__Objective__:
Please print the rows verbatim, from the line containing "phylum: Chordata" through the last line of the rows, with both of those lines included. Leave the pictures out of your answer.

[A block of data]
— BEGIN —

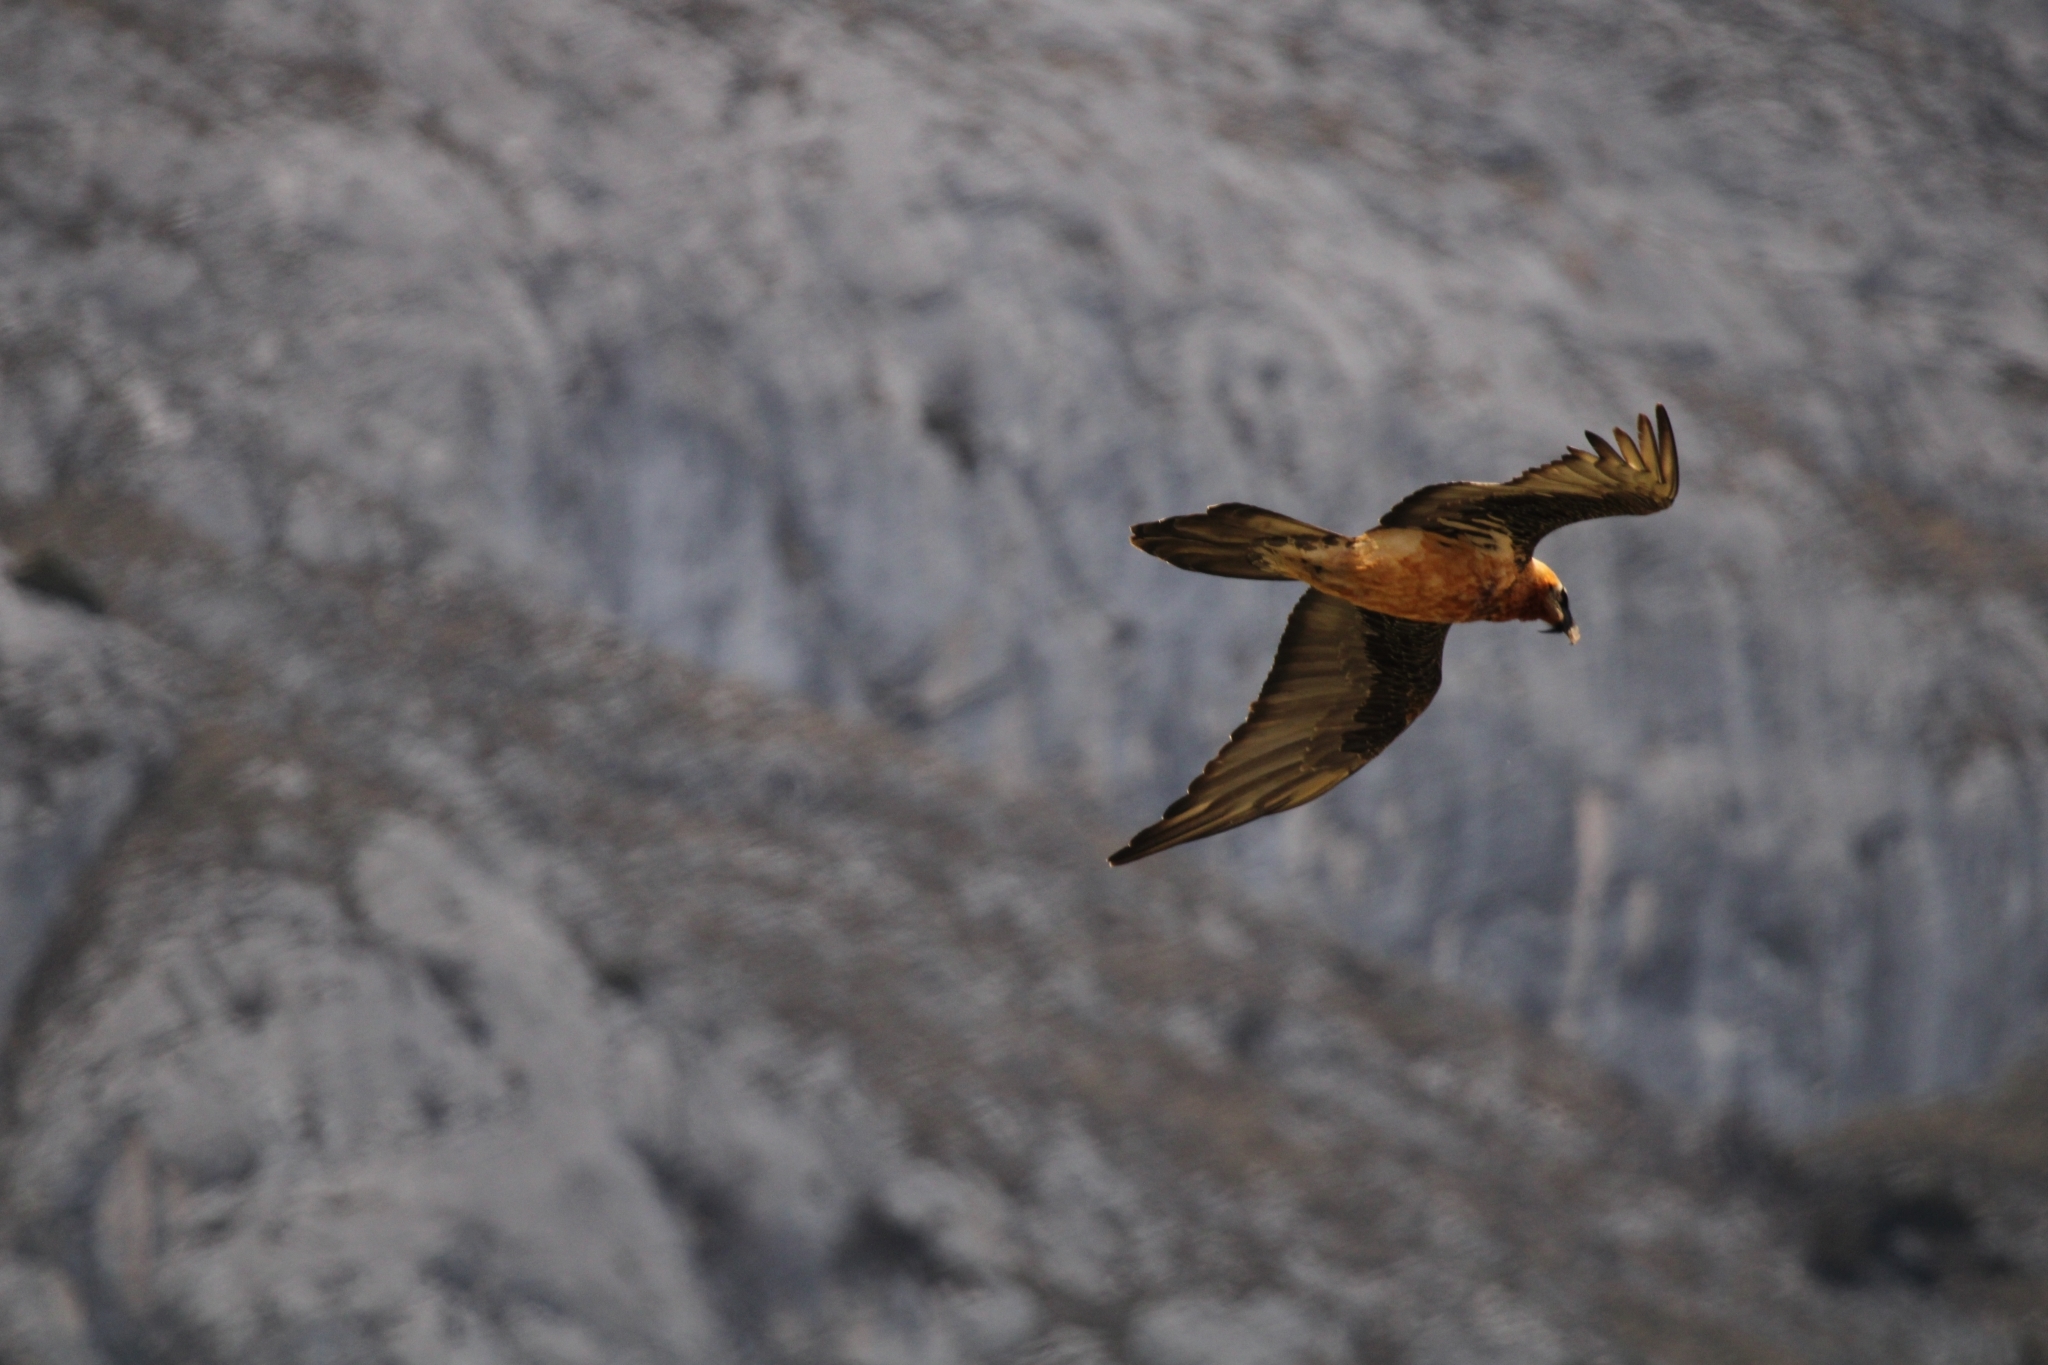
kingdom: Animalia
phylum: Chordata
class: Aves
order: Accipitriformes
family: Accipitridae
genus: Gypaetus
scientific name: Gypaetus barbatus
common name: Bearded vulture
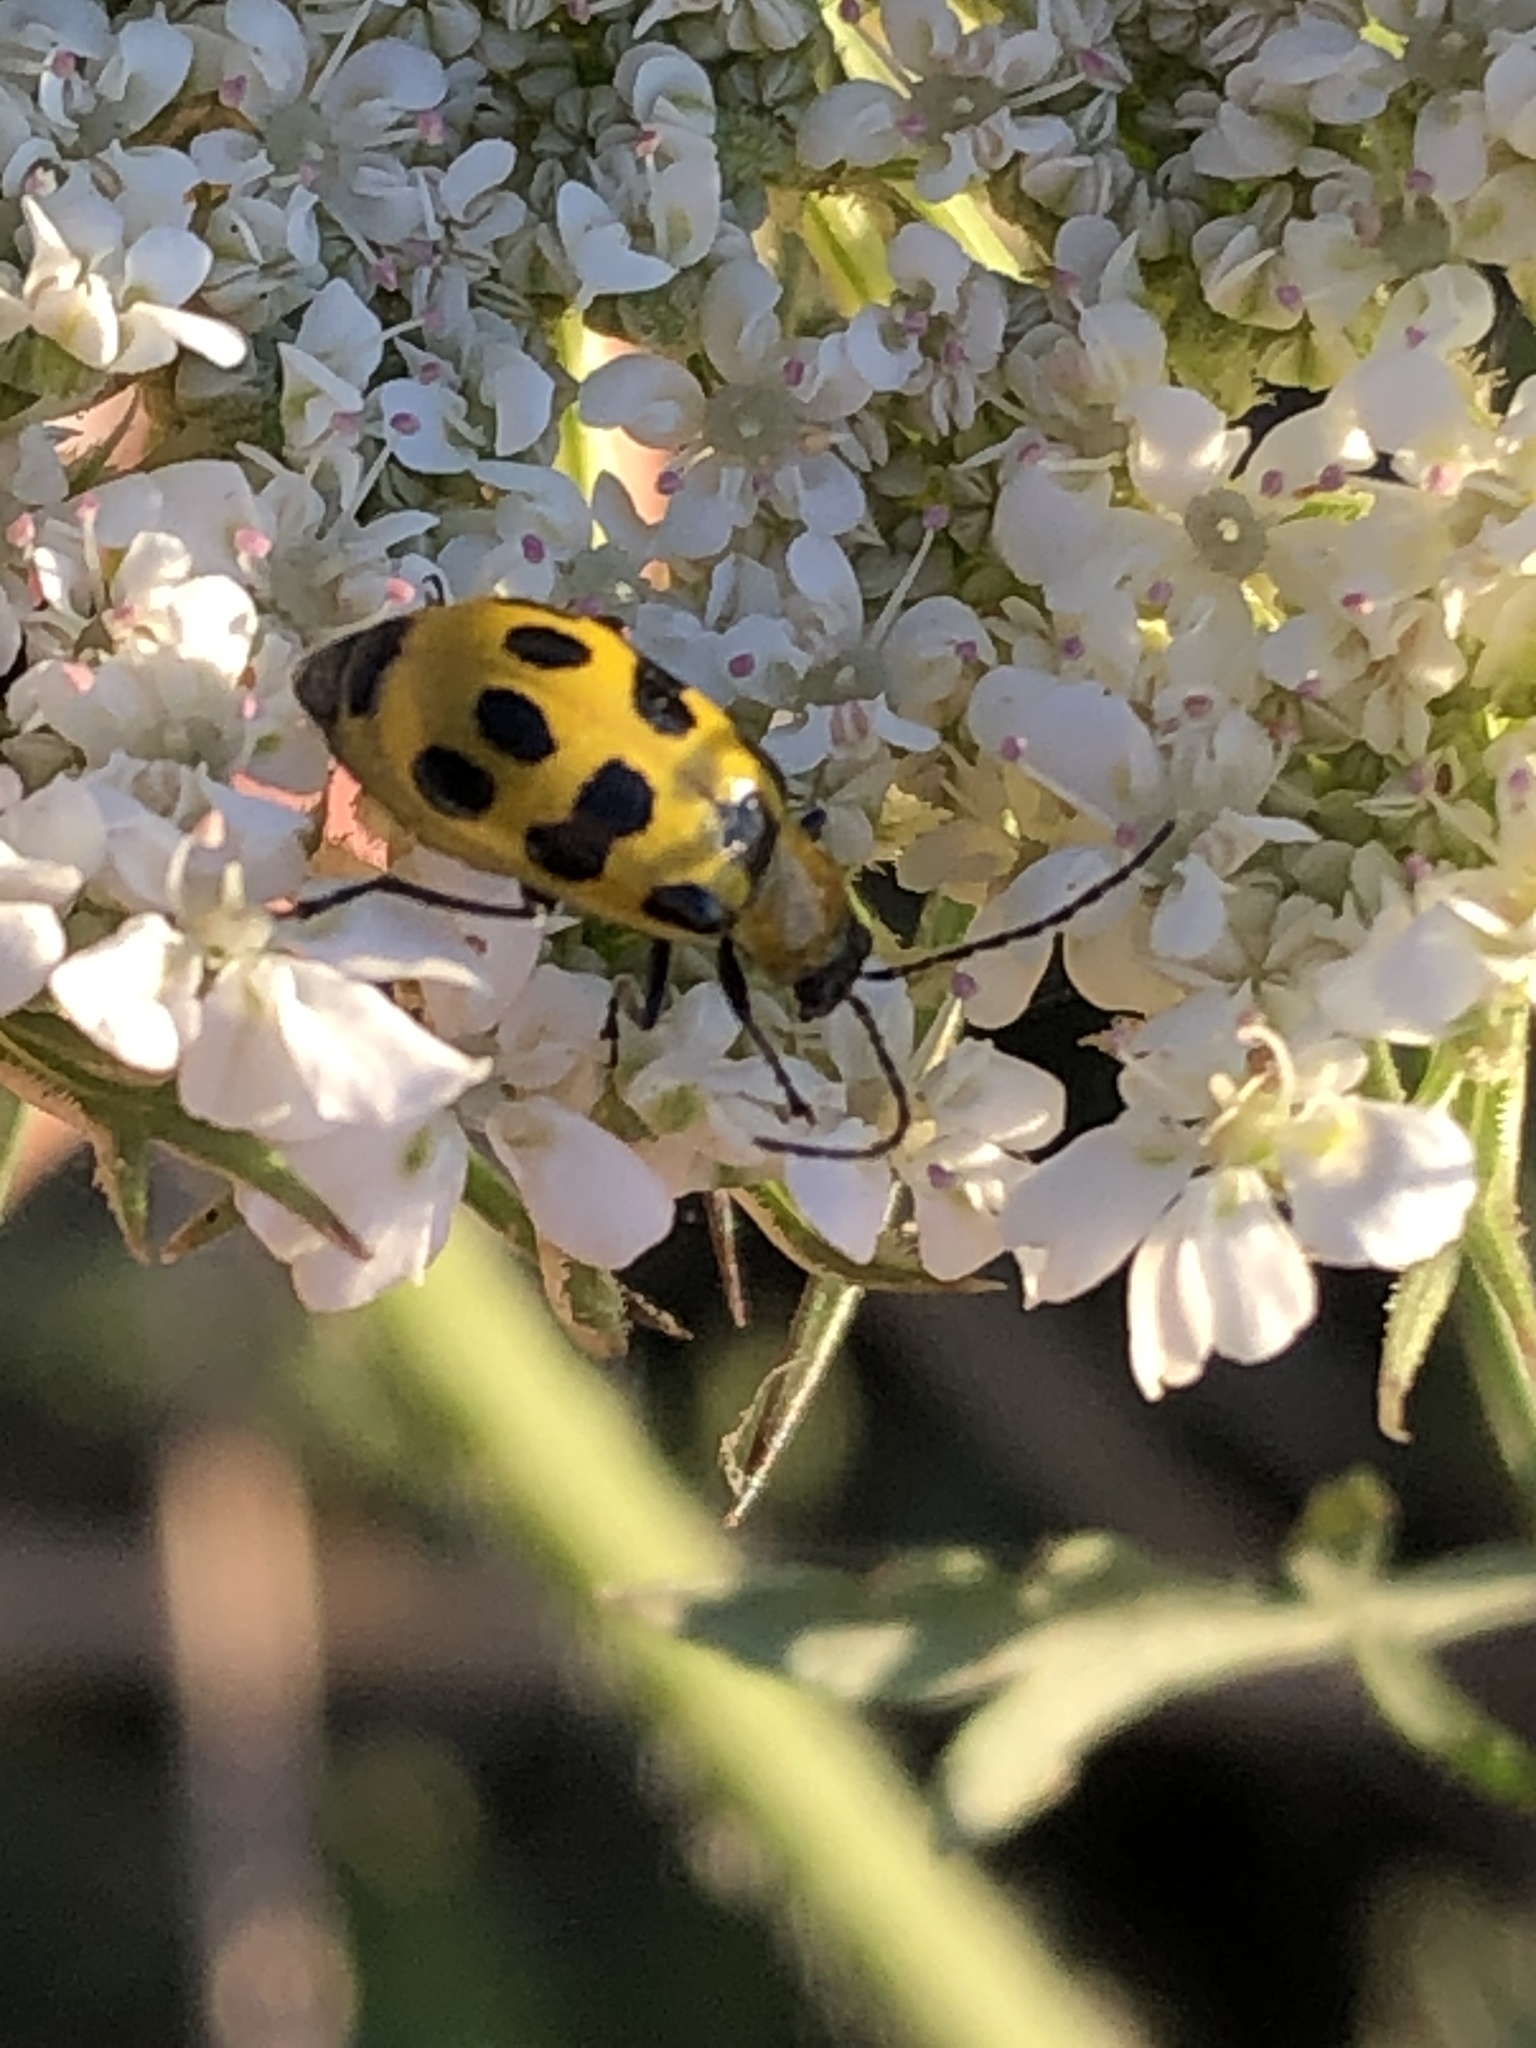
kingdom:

— END —

__Task output__:
phylum: Chordata
class: Aves
order: Accipitriformes
family: Accipitridae
genus: Gypaetus
scientific name: Gypaetus barbatus
common name: Bearded vulture
kingdom:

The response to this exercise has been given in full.